De pisos antiderrapantes à organização dos ambientes, medidas simples ajudam a reduzir o risco de quedas em espaço domiciliar.
Estimativas da Organização Mundial da Saúde (OMS), utilizadas
também pelo Ministério da Saúde, mostram que cerca de 28% das pessoas idosas
sofrem ao menos uma queda por ano. Entre as pessoas com 80 anos ou mais, esse
percentual pode chegar a 40%. Apesar de frequentes, as quedas não devem ser
encaradas como uma consequência inevitável do envelhecimento e podem ser
prevenidas com adaptações nos ambientes domiciliares.
Para a arquiteta, especialista em acessibilidade e design universal, e
coordenadora do curso de Arquitetura e Urbanismo do UniBH, instituição que
integra a Ânima Educação – o maior e mais inovador ecossistema de ensino de
qualidade do Brasil –, Flávia Papini, muitas residências não são planejadas
para atender às necessidades que surgem com o avanço da idade. Segundo a
especialista, pensar em acessibilidade desde a concepção dos projetos é um dos
desafios atuais e uma competência cada vez mais presente na formação dos
futuros profissionais.
Um dos erros mais comuns, por exemplo, é o excesso de móveis, objetos
decorativos e tapetes em áreas de circulação. "Embora muitos desses itens
tenham valor afetivo para as pessoas idosas, é importante priorizar ambientes
livres de obstáculos, favorecendo a mobilidade e a segurança dentro de casa. A
retirada desses objetos pode reduzir significativamente o risco de
acidentes", destaca.
Segundo a especialista, não existe uma idade específica para iniciar essas
adaptações, já que o processo de envelhecimento acontece de forma diferente
para cada pessoa. O ideal é que elas sejam incorporadas de forma preventiva, conforme
as necessidades de cada fase da vida. Embora tenham como foco principal as
pessoas idosas, essas modificações também contribuem para reduzir acidentes
envolvendo bebês e crianças, por exemplo.
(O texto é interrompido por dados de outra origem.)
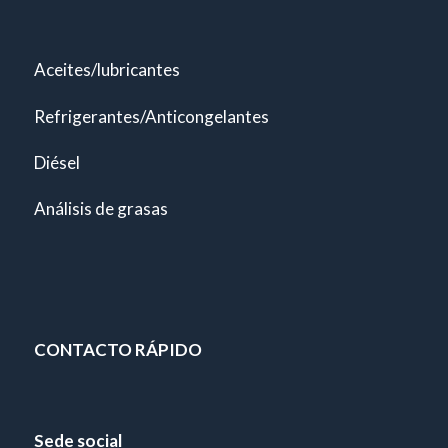
Aceites/lubricantes
Refrigerantes/Anticongelantes
Diésel
Análisis de grasas
CONTACTO RÁPIDO
Sede social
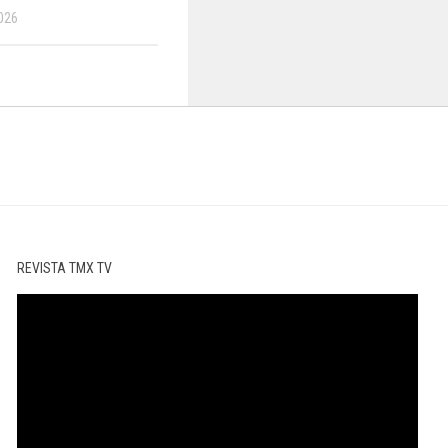
026
REVISTA TMX TV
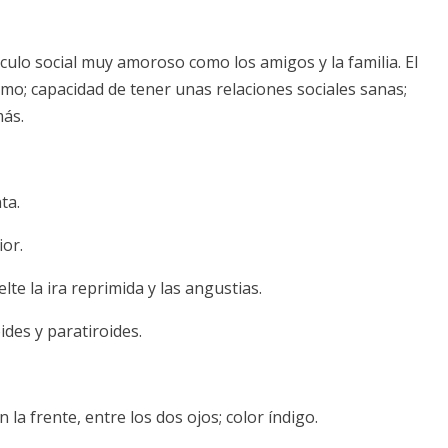
culo social muy amoroso como los amigos y la familia. El
mo; capacidad de tener unas relaciones sociales sanas;
más.
ta.
ior.
lte la ira reprimida y las angustias.
ides y paratiroides.
 la frente, entre los dos ojos; color índigo.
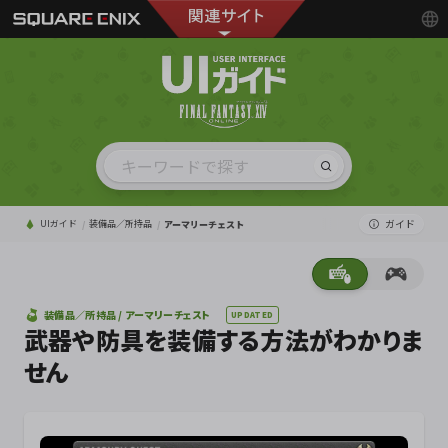
ガイド
UIガイド
装備品／所持品
アーマリーチェスト
装備品／所持品 / アーマリーチェスト
UPDATED
武器や防具を装備する方法がわかりま
せん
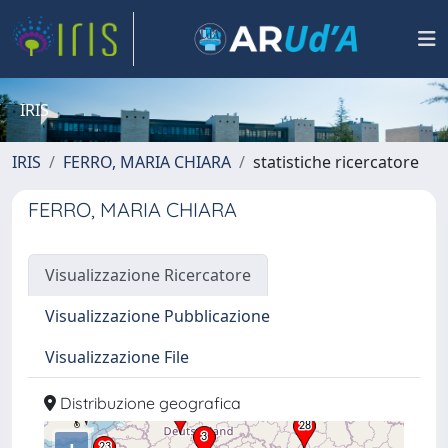
IRIS
IRIS
FERRO, MARIA CHIARA
statistiche ricercatore
FERRO, MARIA CHIARA
Visualizzazione Ricercatore
Visualizzazione Pubblicazione
Visualizzazione File
Distribuzione geografica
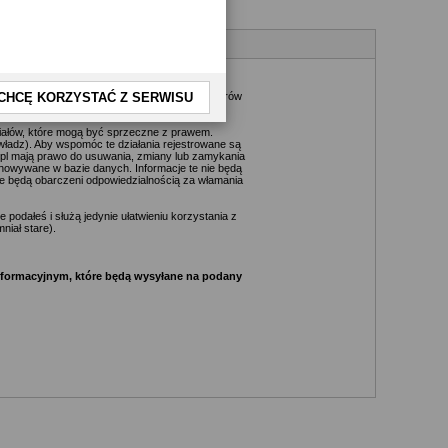
kże nie jest możliwe przeczytanie każdej
daktorów, wydawców, administratorów, moderatorów
CHCĘ KORZYSTAĆ Z SERWISU
riałów, które mogą być sprzeczne z prawem.
ładz). Aby wspomóc te działania rejestrowane są
.pl mają prawo do usuwania, zmiany lub zamykania
chowywane w bazie danych. Informacje te nie będą
e będą obarczeni odpowiedzialnością za włamania
podałeś i służą jedynie ułatwieniu korzystania z
niał stare).
informacyjnym, które będą wysyłane na podany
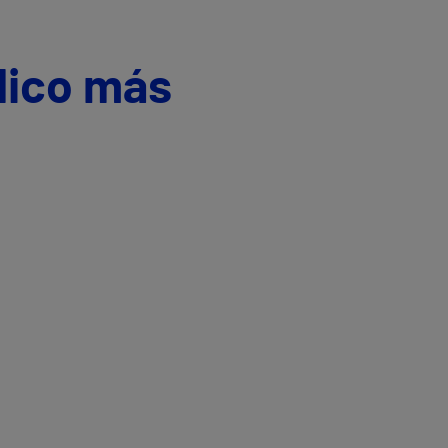
dico más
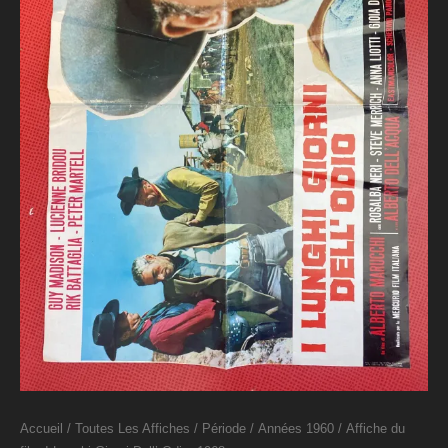
Accueil
/
Toutes Les Affiches
/
Période
/
Années 1960
/ Affiche du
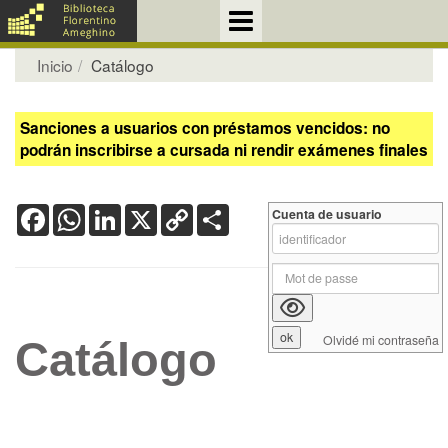
Inicio
Catálogo
Sanciones a usuarios con préstamos vencidos: no
podrán inscribirse a cursada ni rendir exámenes finales
Facebook
WhatsApp
LinkedIn
X
Copy
Share
Cuenta de usuario
Link
Olvidé mi contraseña
Catálogo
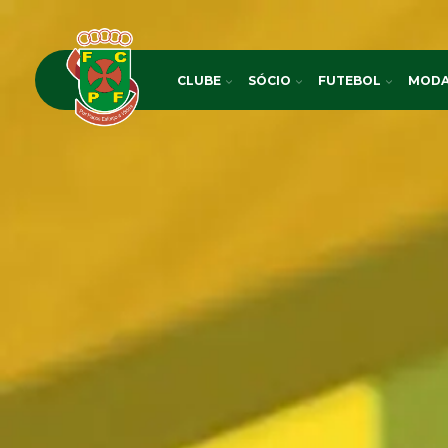
CLUBE
SÓCIO
FUTEBOL
MODA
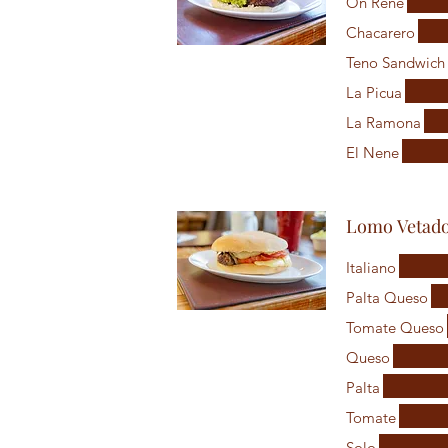
On Rene
Chacarero
Teno Sandwich
La Picua
La Ramona
El Nene
Lomo Vetado
Italiano
Palta Queso
Tomate Queso
Queso
Palta
Tomate
Solo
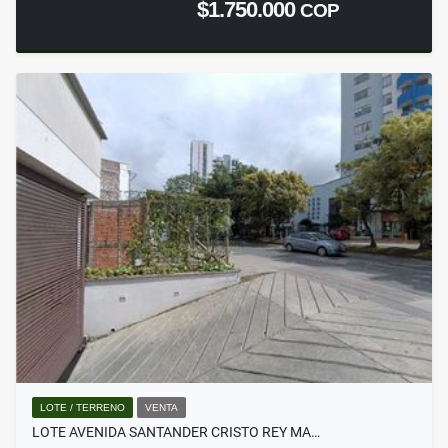
$1.750.000
COP
LOTE / TERRENO
VENTA
LOTE AVENIDA SANTANDER CRISTO REY MA…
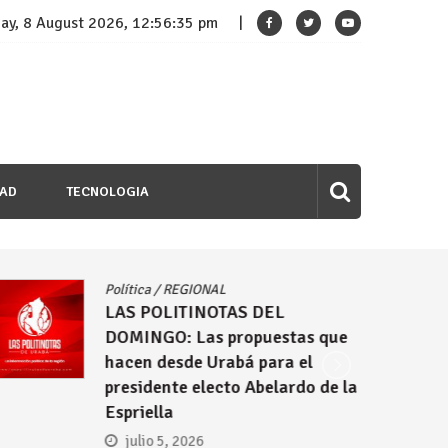
ay, 8 August 2026, 12:56:36 pm
DAD
TECNOLOGIA
/
REGIONAL
Política
/
REGION
LITINOTAS DEL
LAS POLITIN
O: Las propuestas que
DOMINGO: Col
desde Urabá para el
Abelardo de l
nte electo Abelardo de la
nuevo preside
la
junio 28, 202
5, 2026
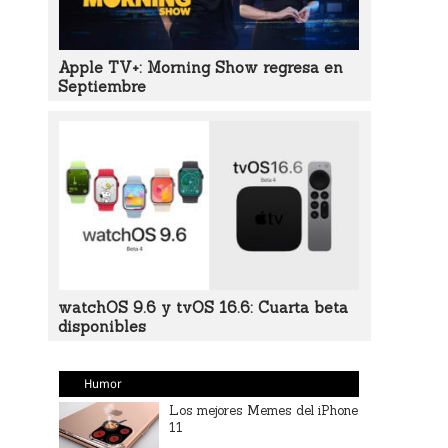
Apple TV+: Morning Show regresa en
Septiembre
watchOS 9.6 y tvOS 16.6: Cuarta beta
disponibles
Humor
Los mejores Memes del iPhone
11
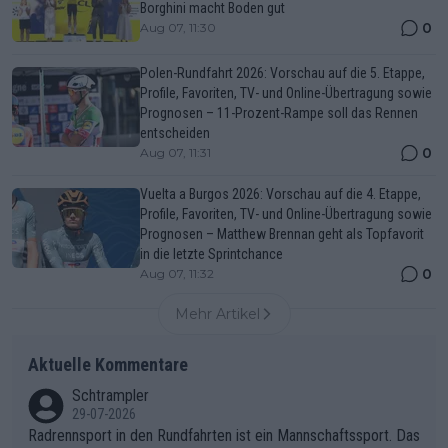
Borghini macht Boden gut
0
Aug 07, 11:30
Polen-Rundfahrt 2026: Vorschau auf die 5. Etappe,
Profile, Favoriten, TV- und Online-Übertragung sowie
Prognosen – 11-Prozent-Rampe soll das Rennen
entscheiden
0
Aug 07, 11:31
Vuelta a Burgos 2026: Vorschau auf die 4. Etappe,
Profile, Favoriten, TV- und Online-Übertragung sowie
Prognosen – Matthew Brennan geht als Topfavorit
in die letzte Sprintchance
0
Aug 07, 11:32
Mehr Artikel
Aktuelle Kommentare
Schtrampler
29-07-2026
Radrennsport in den Rundfahrten ist ein Mannschaftssport. Das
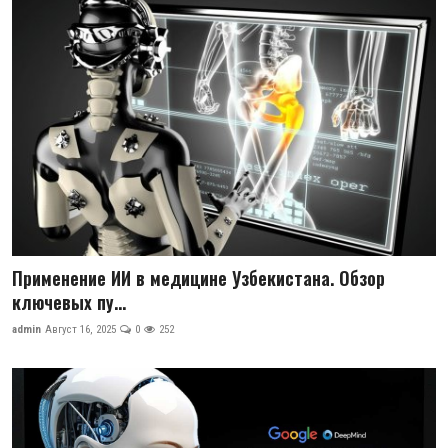
Антикоррупция
Русский
Применение ИИ в медицине Узбекистана. Обзор
ключевых пу...
admin
Август 16, 2025
0
252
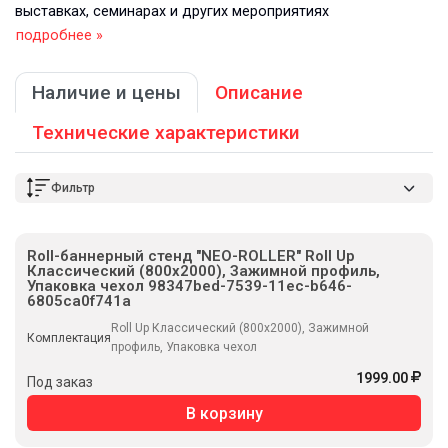
выставках, семинарах и других мероприятиях
подробнее »
Наличие и цены
Описание
Технические характеристики
Фильтр
Roll-баннерный стенд "NEO-ROLLER" Roll Up
Классический (800х2000), Зажимной профиль,
Упаковка чехол 98347bed-7539-11ec-b646-
6805ca0f741a
Roll Up Классический (800х2000), Зажимной
Комплектация
профиль, Упаковка чехол
1999.00
Под заказ
В корзину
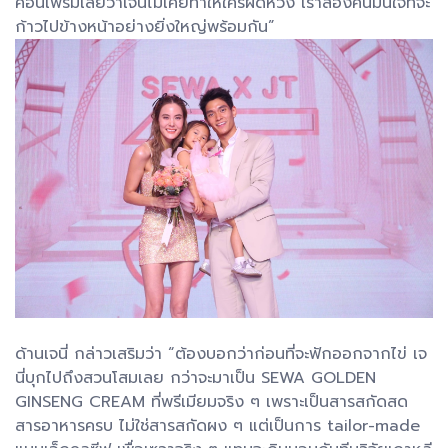
คอนเฟิร์มเลยว่าเจนี่ไม่เคยทำให้ใครผิดหวัง เราสองคนมั่นใจที่จะ
ก้าวไปข้างหน้าอย่างยิ่งใหญ่พร้อมกัน”
ด้านเจนี่ กล่าวเสริมว่า “ต้องบอกว่าก่อนที่จะฟักออกจากไข่ เจ
นี่บุกไปถึงสวนโสมเลย กว่าจะมาเป็น SEWA GOLDEN
GINSENG CREAM ที่พรีเมียมจริง ๆ เพราะเป็นสารสกัดสด
สารอาหารครบ ไม่ใช่สารสกัดผง ๆ แต่เป็นการ tailor-made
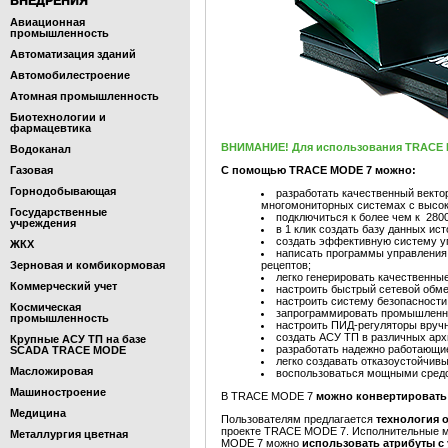
ВНЕДРЕНИЯ
Авиационная
промышленность
Автоматизация зданий
Автомобилестроение
Атомная промышленность
Биотехнологии и
фармацевтика
ВНИМАНИЕ! Для использования TRACE M
Водоканал
Газовая
С помощью TRACE MODE 7 можно:
Горнодобывающая
разработать качественный вект
многомониторных системах с высо
Государственные
подключиться к более чем к 280
учреждения
в 1 клик создать базу данных ист
создать эффективную систему у
ЖКХ
написать программы управления 
Зерновая и комбикормовая
рецептов;
легко генерировать качественные
Коммерческий учет
настроить быстрый сетевой обме
настроить систему безопасност
Космическая
запрограммировать промышленны
промышленность
настроить ПИД-регуляторы вруч
создать АСУ ТП в различных архи
Крупные АСУ ТП на базе
разработать надежно работающие
SCADA TRACE MODE
легко создавать отказоустойчив
Масложировая
воспользоваться мощными средс
Машиностроение
В TRACE MODE 7
можно конвертировать
Медицина
Пользователям предлагается
технология 
проекте TRACE MODE 7. Исполнительные мод
Металлургия цветная
MODE 7 можно
использовать атрибуты с 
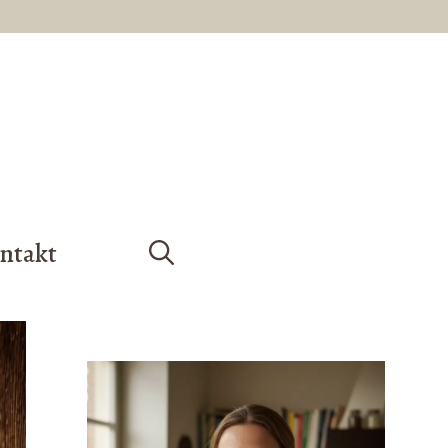
ntakt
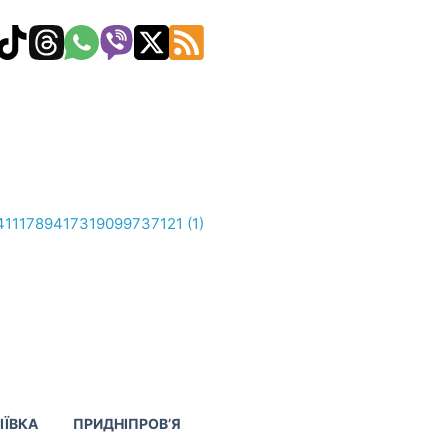
ІЇВКА
ПРИДНІПРОВ’Я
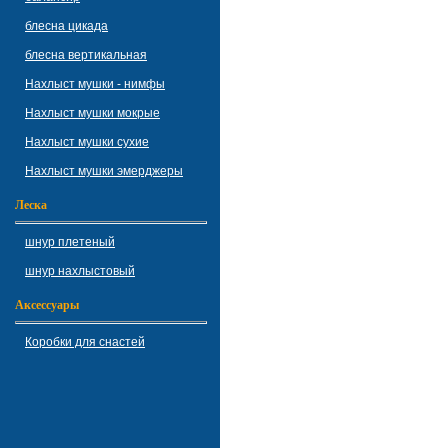
блесна цикада
блесна вертикальная
Нахлыст мушки - нимфы
Нахлыст мушки мокрые
Нахлыст мушки сухие
Нахлыст мушки эмерджеры
Леска
шнур плетеный
шнур нахлыстовый
Аксессуары
Коробки для снастей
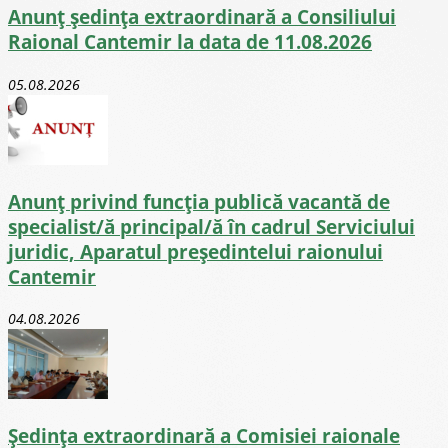
Anunț ședința extraordinară a Consiliului
Raional Cantemir la data de 11.08.2026
05.08.2026
Anunț privind funcția publică vacantă de
specialist/ă principal/ă în cadrul Serviciului
juridic, Aparatul președintelui raionului
Cantemir
04.08.2026
Ședința extraordinară a Comisiei raionale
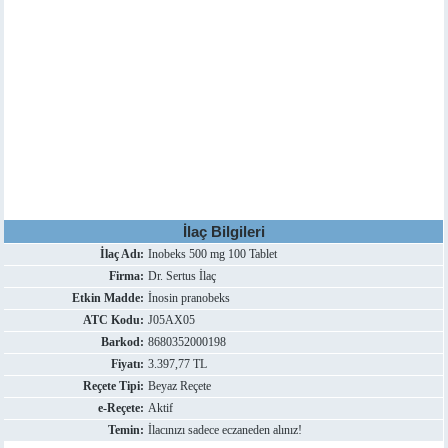
İlaç Bilgileri
İlaç Adı:
Inobeks 500 mg 100 Tablet
Firma:
Dr. Sertus İlaç
Etkin Madde:
İnosin pranobeks
ATC Kodu:
J05AX05
Barkod:
8680352000198
Fiyatı:
3.397,77 TL
Reçete Tipi:
Beyaz Reçete
e-Reçete:
Aktif
Temin:
İlacınızı sadece eczaneden alınız!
A atenção de familiares e cuidadores também deve ser redobrada em ambientes
como banheiros, cozinhas e varandas. Nesses espaços, é comum a utilização de
pisos lisos, como cerâmicas e porcelanatos, que facilitam a limpeza, mas também
aumentam o risco de escorregões. "Hoje, existem soluções simples, como
revestimentos e pisos antiderrapantes que podem ser instalados sobre o piso
existente, tornando o ambiente mais seguro sem a necessidade de grandes
reformas", explica.
Um aspecto fundamental é a iluminação. Com o envelhecimento, ocorre uma redução
gradual da acuidade visual, o que pode dificultar a identificação de desníveis
e obstáculos. "Os idosos podem não perceber um degrau ou um objeto no
caminho. Por isso, é importante investir em ambientes bem iluminados, com luz difusa
e indireta, que proporciona conforto visual e reduz as chances de
acidentes", orienta.
Outra recomendação é manter objetos de uso frequente, como panelas, roupas e
calçados, em locais de fácil acesso. Com isso, é possível evitar movimentos
desnecessários e a necessidade de subir em escadas ou se abaixar excessivamente
durante as atividades do dia a dia.
Para a professora Flávia Papini, cinco medidas são essenciais para tornar uma
residência mais segura para pessoas idosas:
- Retirar tapetes
soltos dos ambientes;
- Manter áreas de
circulação livres de bancos, mesas, vasos e outros obstáculos;
- Instalar pisos
ou revestimentos antiderrapantes em banheiros, cozinhas e varandas;
- Colocar barras
de apoio em locais estratégicos, como banheiros, corredores, próximos à
cama e em áreas que demandem maior suporte;
- Guardar objetos
de uso diário em locais de fácil alcance, evitando a necessidade de subir
em escadas ou se abaixar excessivamente.
"Adaptar a casa não significa abrir mão do conforto ou da estética. Significa investir em segurança, autonomia e qualidade de vida para que a pessoa idosa permaneça independente pelo maior tempo possível", conclui.